彼に幼馴染みがいてその名前が菜々穂であることなど、いろいろ調べられたが、親類の意志もあり公にされることはなかった。

本は100万部を突破するベストセラーとなり、映画化の話もあったが、ここも親類の意志を尊重し実現されることはなかった。



ここからは私の個人的意見だが、文章を読むかぎり、菜々穂という幼馴染みは存在したのではないかと思う。

バイクで猫をかばったのも冒頭にあるように彼女を猫に例えていることから、重ねたのではないかと考えたい。

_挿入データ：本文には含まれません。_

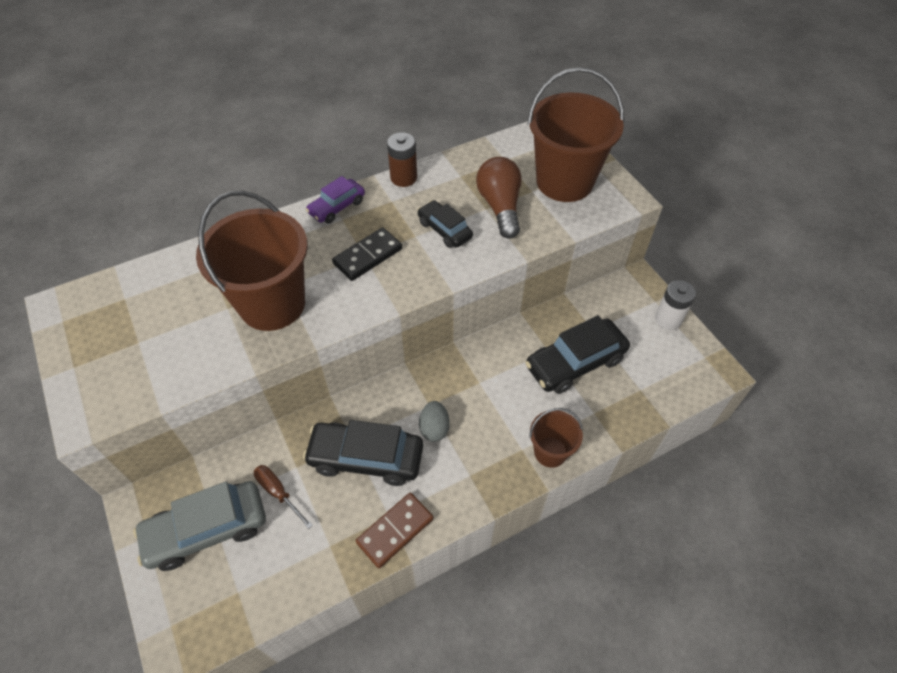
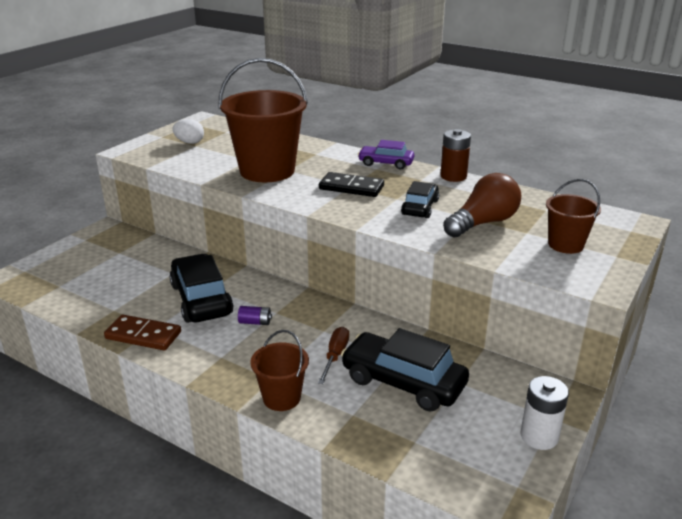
camera: 60 degrees right, 25 degrees down
grey car [133,481,266,571] -> none
brown screwdriver [254,465,313,529] -> brown screwdriver moved to [318,327,349,384]
grey egg [419,401,450,442] -> purple battery [238,306,272,325]
brown bucket [527,67,624,202] -> brown bucket [546,179,601,254], size x0.51
none -> white egg [172,119,204,144]

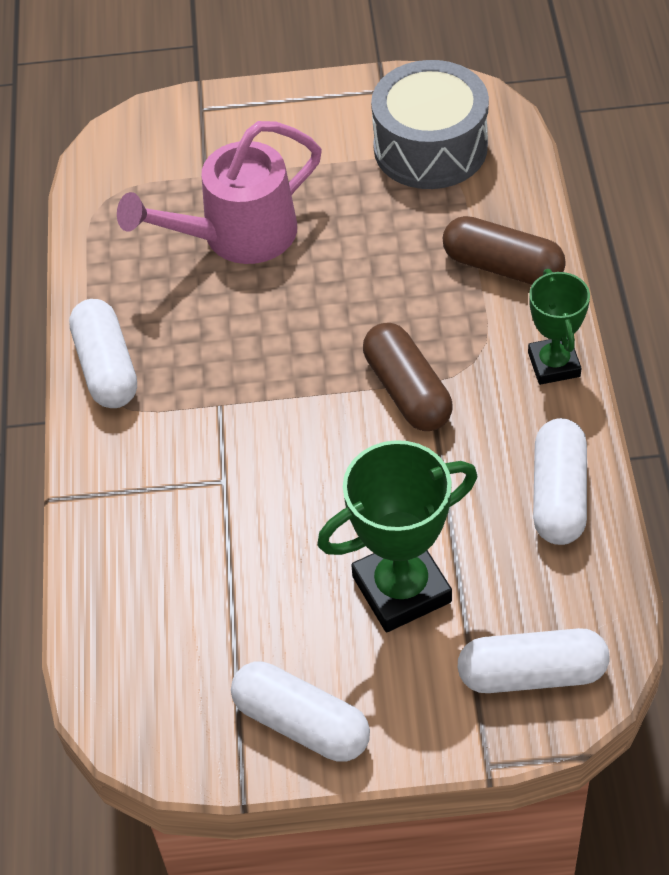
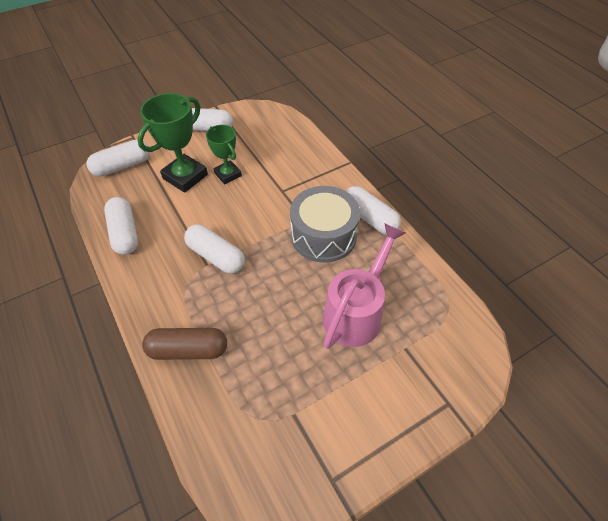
camera: 150 degrees right, 0 degrees up
brown capsule [363,323,453,431] -> white capsule [184,224,245,274]
grey drum [371,60,489,189] -> grey drum moved to [290,186,360,263]
green trophy [528,269,590,385] -> green trophy moved to [206,125,242,184]

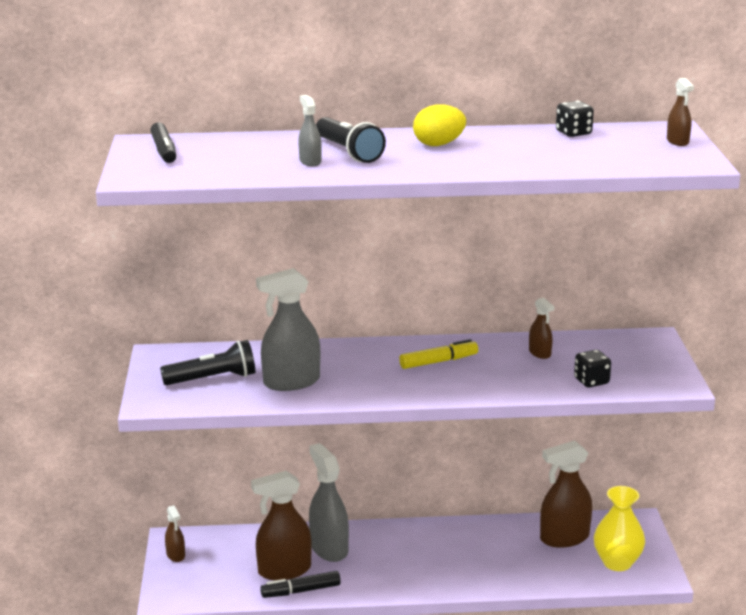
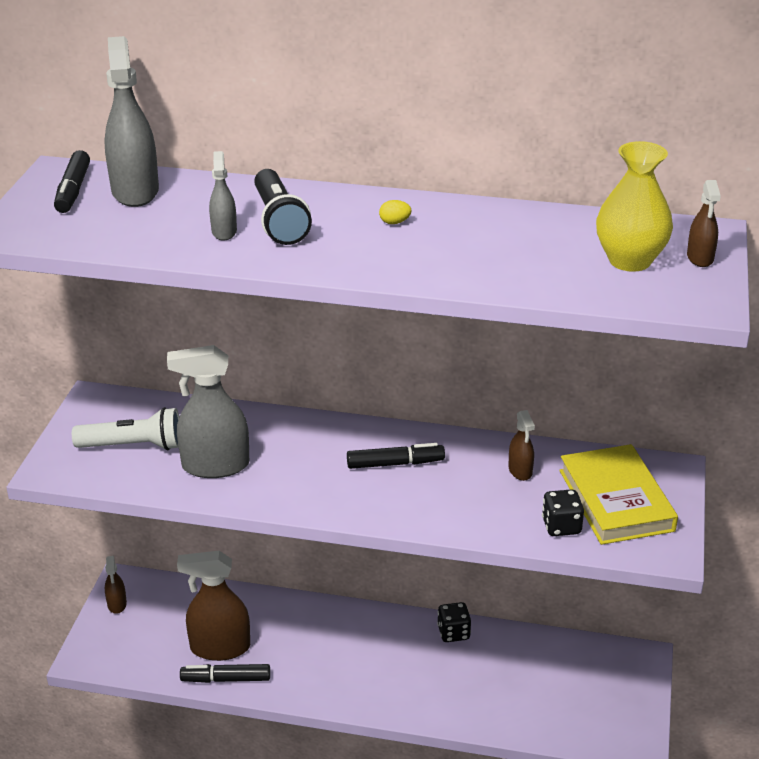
camera: 15 degrees right, 10 degrees up
black flashlight [160,340,255,385] -> white flashlight [72,407,179,450]
grey spray bottle [309,443,349,562] -> grey spray bottle moved to [104,36,159,207]
yellow marker [399,339,478,369] -> black marker [347,443,445,469]
yellow egg [413,104,466,146] -> yellow egg [379,200,411,224], size x0.47
brown spray bottle [540,440,592,548] -> none
black dice [556,101,594,137] -> black dice moved to [437,602,471,642]
yellow vase [594,486,645,571] -> yellow vase moved to [596,141,673,272]
none -> yellow book [559,444,678,545]

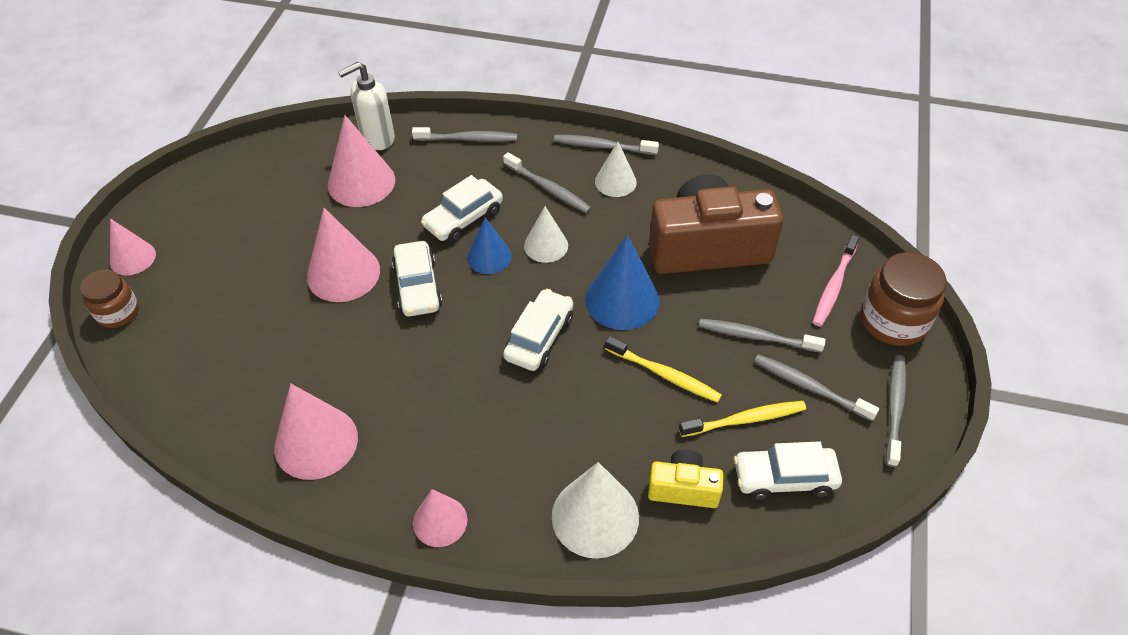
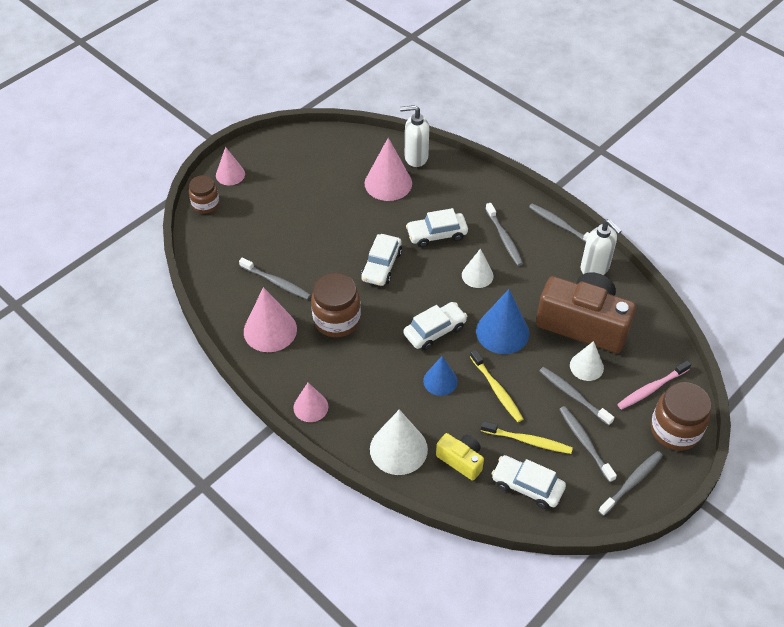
camera: 30 degrees right, 0 degrees up
pink cone [307,208,380,302] -> none
grey toothbrush [412,127,517,142] -> grey toothbrush moved to [239,257,311,300]
blue cone [467,217,512,274] -> blue cone moved to [423,356,458,396]
white cone [595,142,637,197] -> white cone moved to [570,341,604,381]
none -> brown jar [311,273,361,337]
none -> white soap dispenser [580,219,622,275]

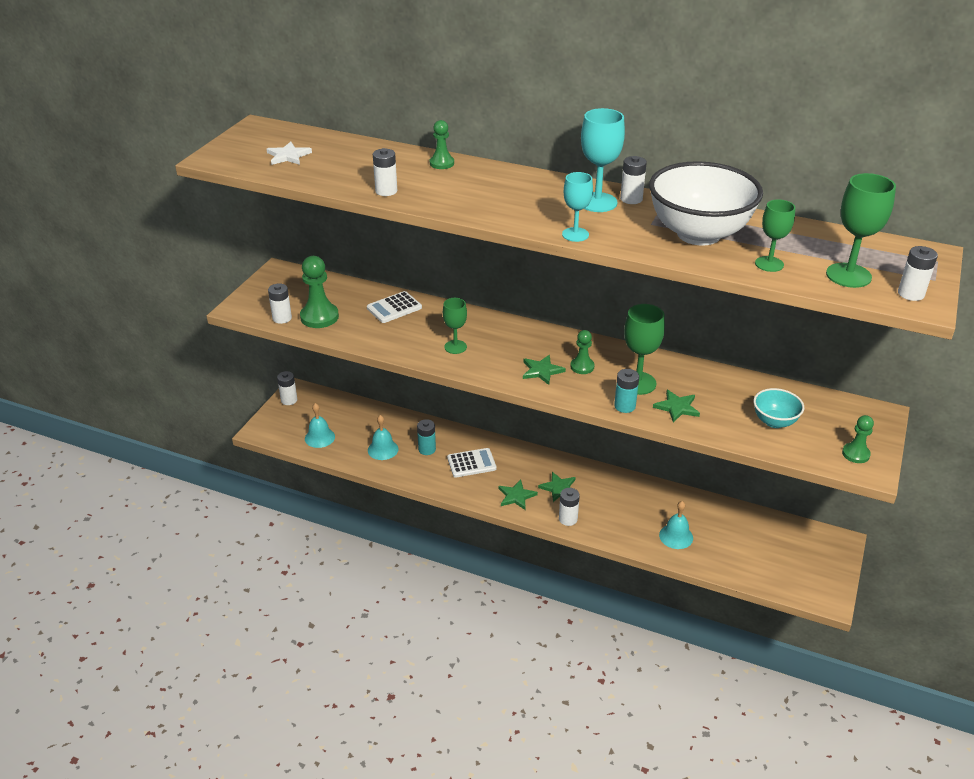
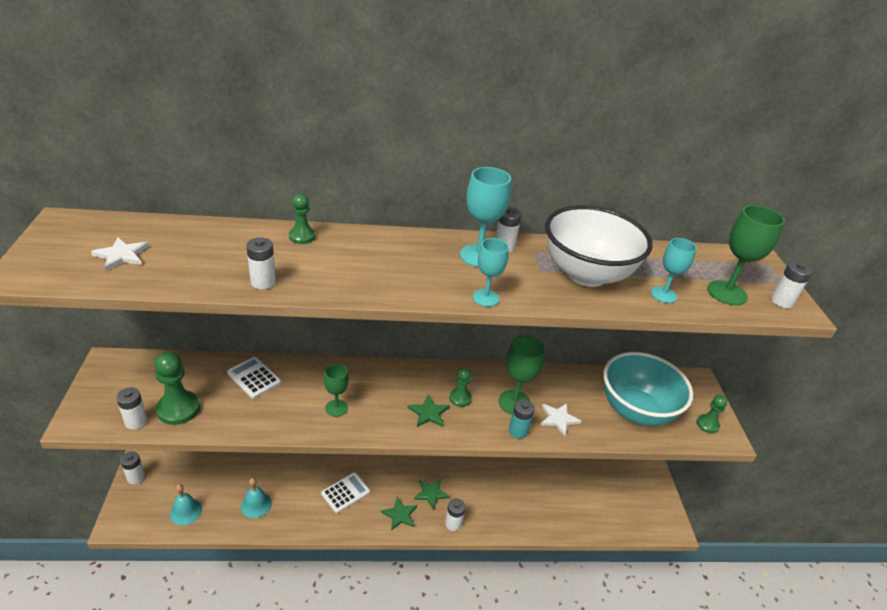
camera: 30 degrees left, 0 degrees up
white calculator [367,291,422,323] -> white calculator turned 105 degrees clockwise [227,357,281,399]
turquoise battery [417,419,436,455] -> none
green star [653,390,700,422] -> white star [541,403,581,436]
turquoise bell [659,501,693,549] -> none
turquoise bowl [754,388,804,428] -> turquoise bowl [603,352,693,426], size x2.04
green goblet [755,199,795,272] -> turquoise goblet [651,238,697,303]

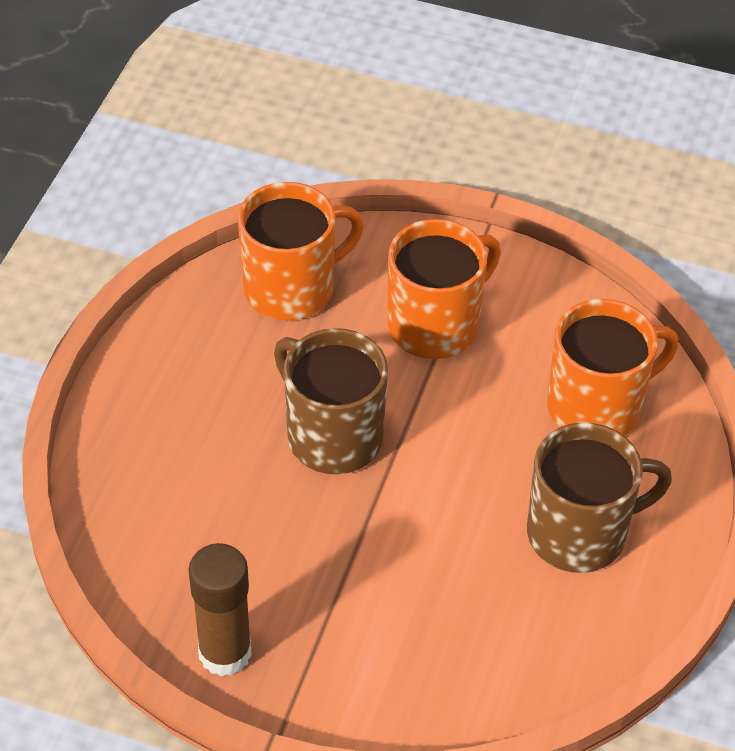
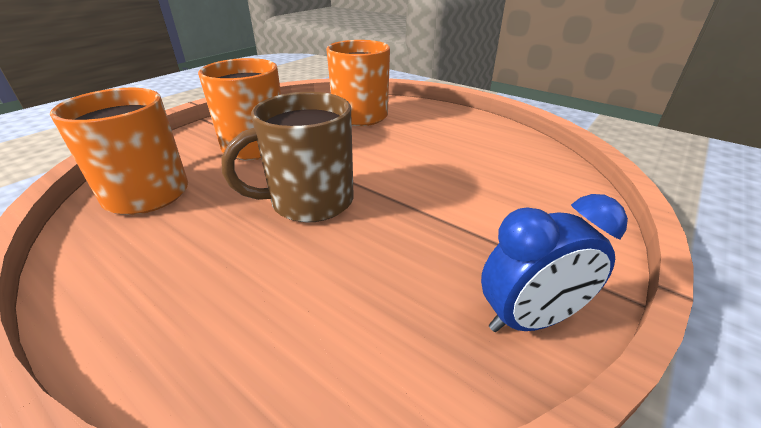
camera: 70 degrees left, 15 degrees down
brown glue stick [189,543,252,676] -> blue clock [481,194,628,332]
brown mug [527,422,672,573] -> none

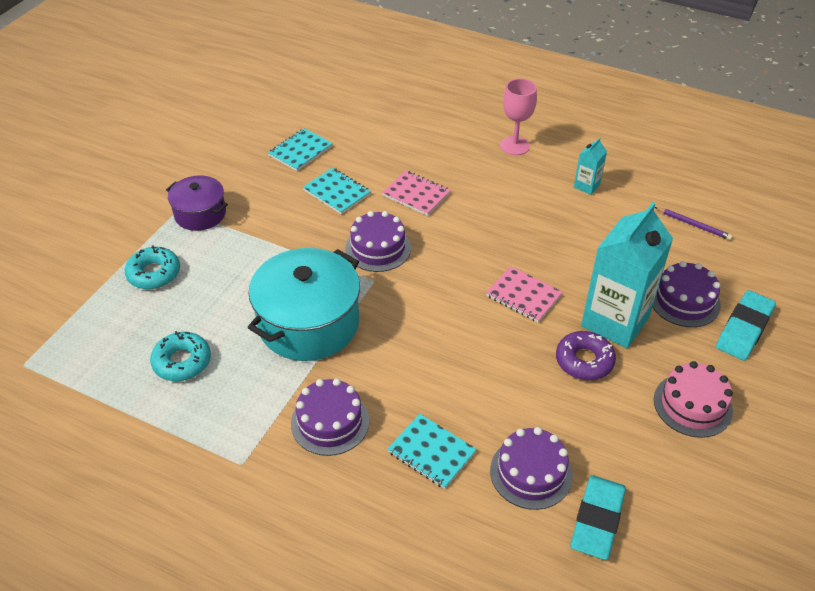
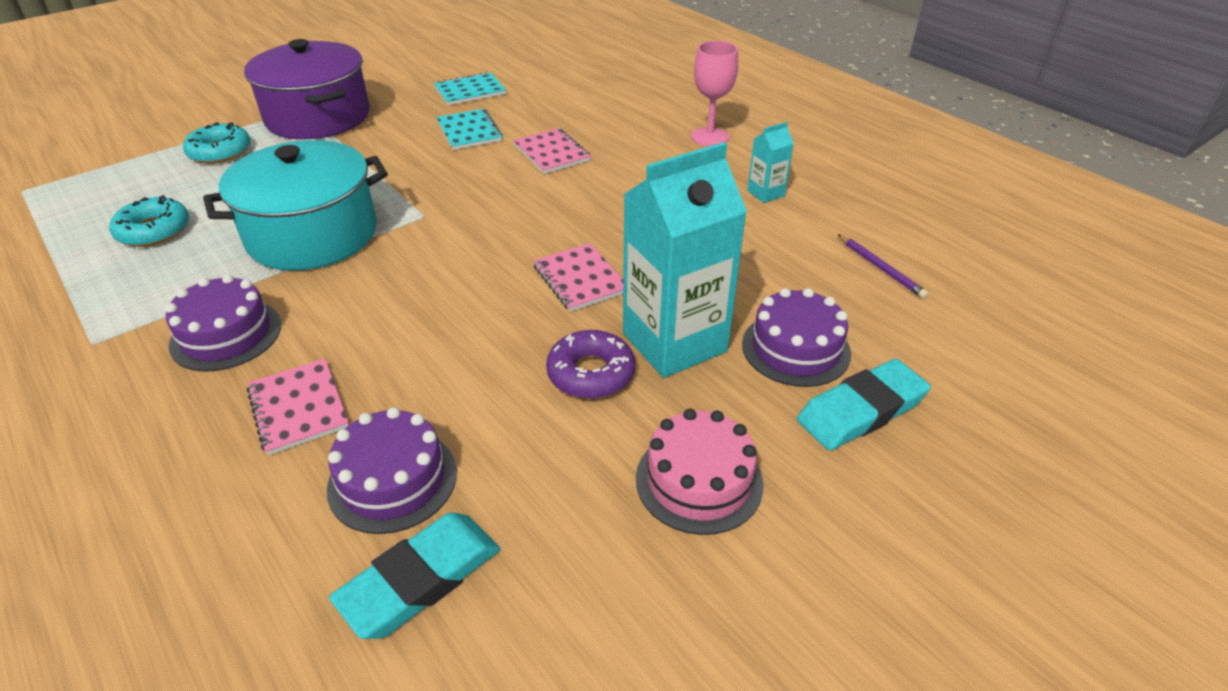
camera: 25 degrees right, 5 degrees down
purple pot [166,175,228,231] -> purple pot [244,39,370,139], size x1.75
purple cake [345,211,411,272] -> none
turquoise notebook [387,414,477,489] -> pink notebook [247,359,349,455]

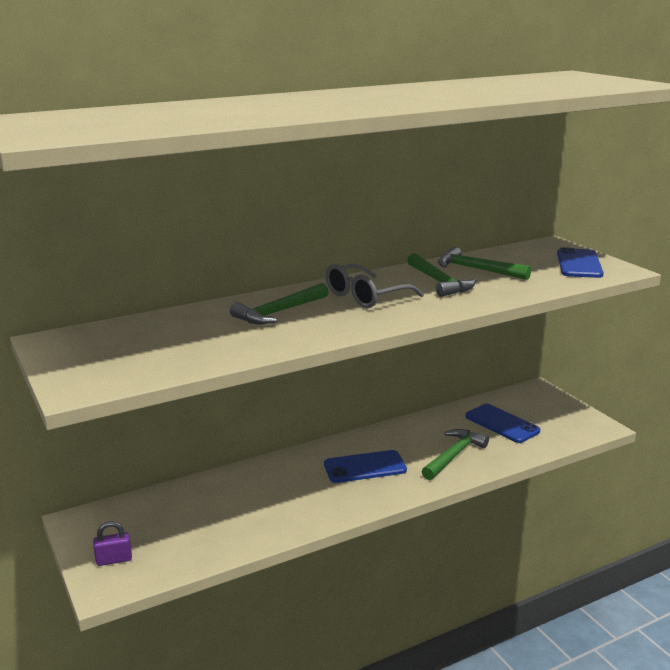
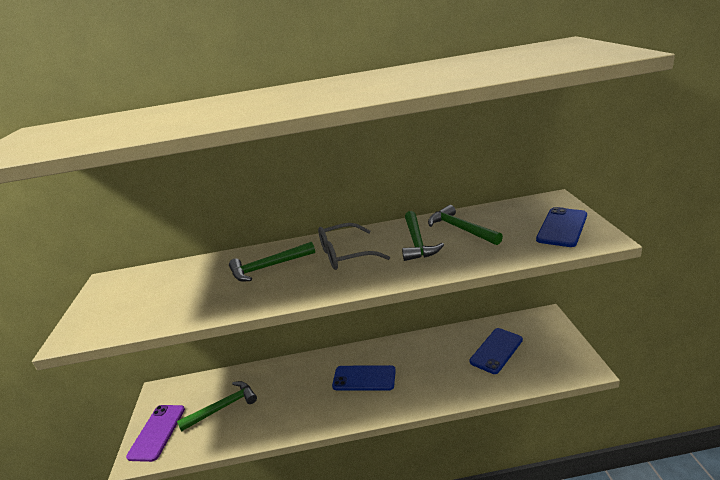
camera: 25 degrees right, 5 degrees up
purple padlock [93,521,132,566] -> purple phone [126,405,185,462]
green hammer [421,429,489,480] -> green hammer moved to [177,381,257,432]
blue phone [465,404,540,443] -> blue phone turned 60 degrees clockwise [470,328,523,374]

もし、私の仮説が本当なら、彼女はどんな気持ちでこの本を読んだのか、考えると胸が痛む。 』



読み終えて気付く。


去年のクリスマス、彼女と会った場所は墓地だった。

ある一つのお墓をみつめおだやかに微笑んでいた彼女を思い出す。


あれがきっと一条ハルキの眠っている場所なんだろう…

あそこに父さんも行ったこと、この本をくれたことから、父さんと一条ハルキは知り合いだったのだろう。

聞きたいことはいっぱいある。

でもまだ全てを答えてくれるとは思えない。

だから決めた。

受験を終えた来年のクリスマス、彼女に会おうと。

それまでに全てを知り、彼女と話す。彼女が言ったように責めることになろうとも。

一年、永い時間だと思う。でも、それくらいかけないと彼女と話す事はできない気がした。